Anyone seen that problem as well?
Thanks in advance.
That’s strange. After you tell the slave to restart from the slave menu, and it shuts down, can you grab the most recent launcher log and post it? The logs are found in the logs folder in the Deadline client install folder (ie: /usr/local/Thinkbox/Deadline/logs). The launcher should be launching the slave again, so hopefully there will be something in there that will explain the problem.
Also, it would be helpful to see a log from a slave after it stalls too.
Thanks!
Will do, shouldn’t take too long, going to render a couple of thousand frames any second now
I must add though, that we render using 4 concurrent tasks using VRay now, as VRay is ‘bugged’ when it comes to rendering single tasks on E5-2680 systems (render times will be all over the place and usually render slower than 6+ year old Gulftown systems, Chaos is looking into that though.)
I should also add that our current 8+ years old server is starting show its age (Pentium 4), we will be upgrading to a new CentOS Sandy Bridge server and new fiber network in the next week, so, that might help as well. (I get the feeling that both our network and old server are being trashed at the moment…might explain the (literally) smoking switch we had a couple of months ago)
Here’s the first one, Deadline is unresponsive on the slave, Deadline Monitor thinks it is still rendering, thought the System Monitor shows no running VRay and no CPU cycles going anywhere (Deadline slave waiting channel is utrace_stop)
Log is not being updates anymore, added part of the log relating to the start of rendering this job to the point it stops dead in its tracks
deadlineslave_House166(House166)-2012-06-13-0001.log (688 KB)
Thanks for the log. Unfortunately, there is nothing in there that tells us if something went wrong.
Out of curiosity, do you see this problem happen with one or two concurrent tasks? Just wondering if it’s a concurrently issue…
That’s why i was baffled, no errors, no warnings, no nothing…just a Deadline slave program that becomes unresponsive.
I do remember that we had the same problem with single concurrent tasks, i should check though.

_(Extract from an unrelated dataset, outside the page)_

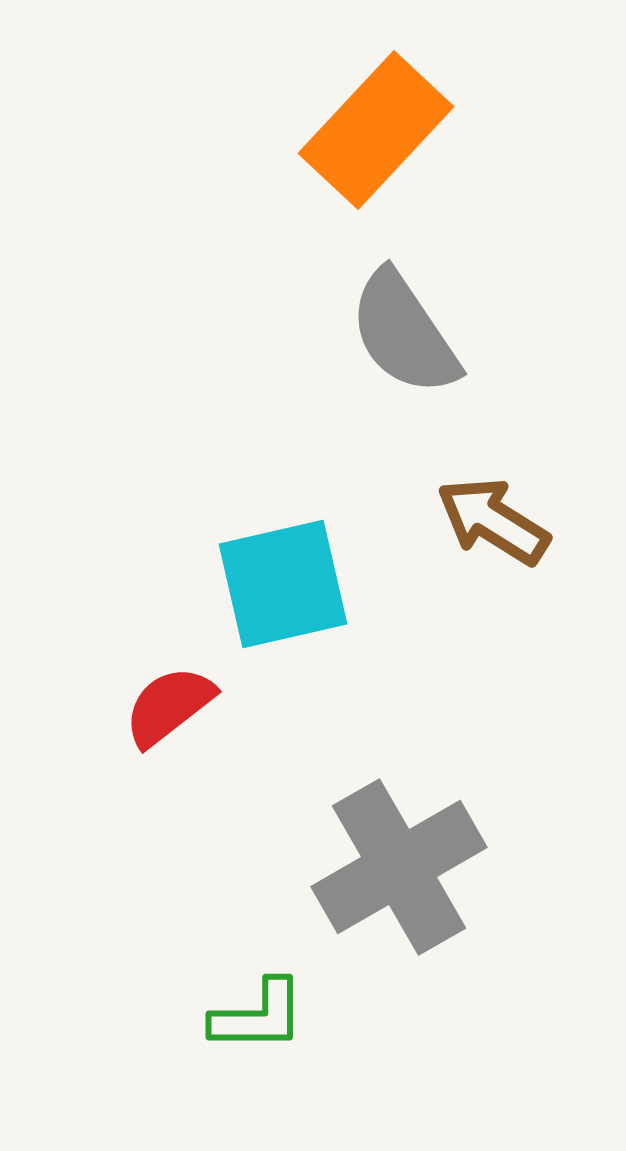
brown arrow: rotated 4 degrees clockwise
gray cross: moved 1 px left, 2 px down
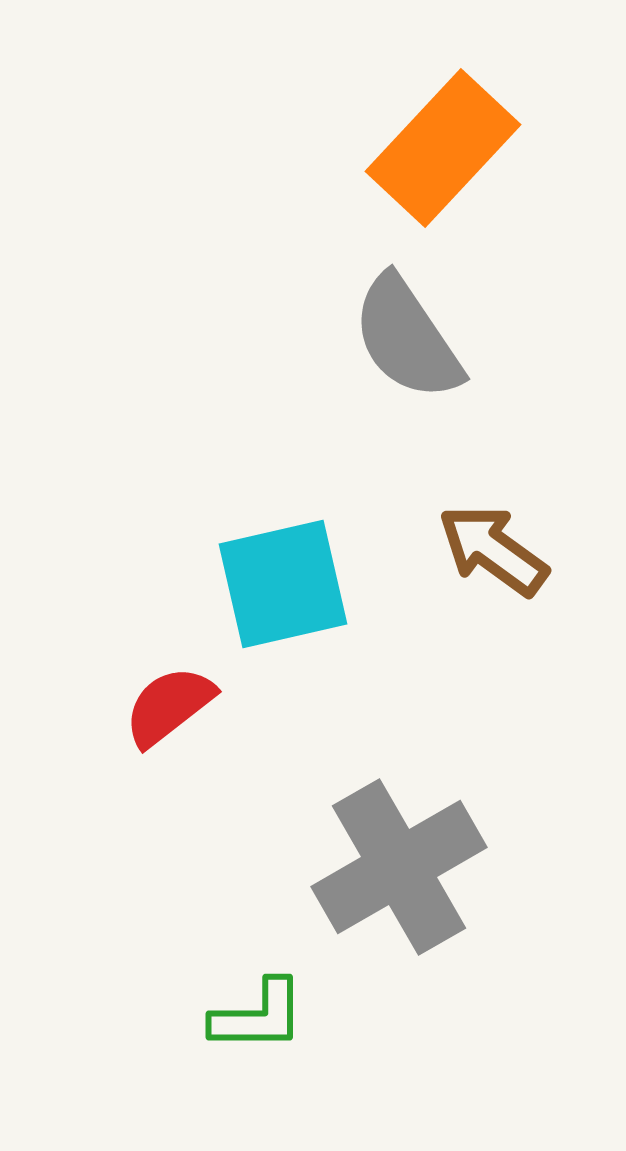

Maybe something worth trying is running the slave in nogui mode. I know you had mentioned you had tried this before, and the slave would stall sometimes, but it would be interesting to see if they stall the same way, or if they actually crash.
Okay, just ran a slave with -nogui, and it seems it crashes at a certain point, see attached log (removed a gazillion lines from this log, it was 6.8 MB, just posted the last thousand lines).
deadlineslave_House164(House164)-2012-06-14-0002.log (90.5 KB)
Hmm… the log shows vray seg-faulting, but I wouldn’t expect that to bring down the slave too.
I noticed in the original log that the frames per task was set to 15. Do you know if that’s the case for the latest log as well? Have you tried reducing the frames per task to 1 to see if that improves things? I’m just wondering if vray is hitting a memory issue or something, and restarting it after each frame might help if that’s the case.
Well, we hit a snag…guess the SSD in that particular slave just died (folks, do not buy the OCZ Octane SSDs, complete and utter rubbish, you’ve been warned), so not sure how far that skewed the results…
Going to see what other slaves do…
Hey Ryan
Just an update.
We switched to Intel SSDs (OCZ SSDs had a fail ratio of over 60% in 1 month time), we updated to the latest Deadline 5.2.47700, which seem to have solved most problems.
Going to keep an eye on this, if we hit the ‘stalled slaves’ snag again, I’ll let you know.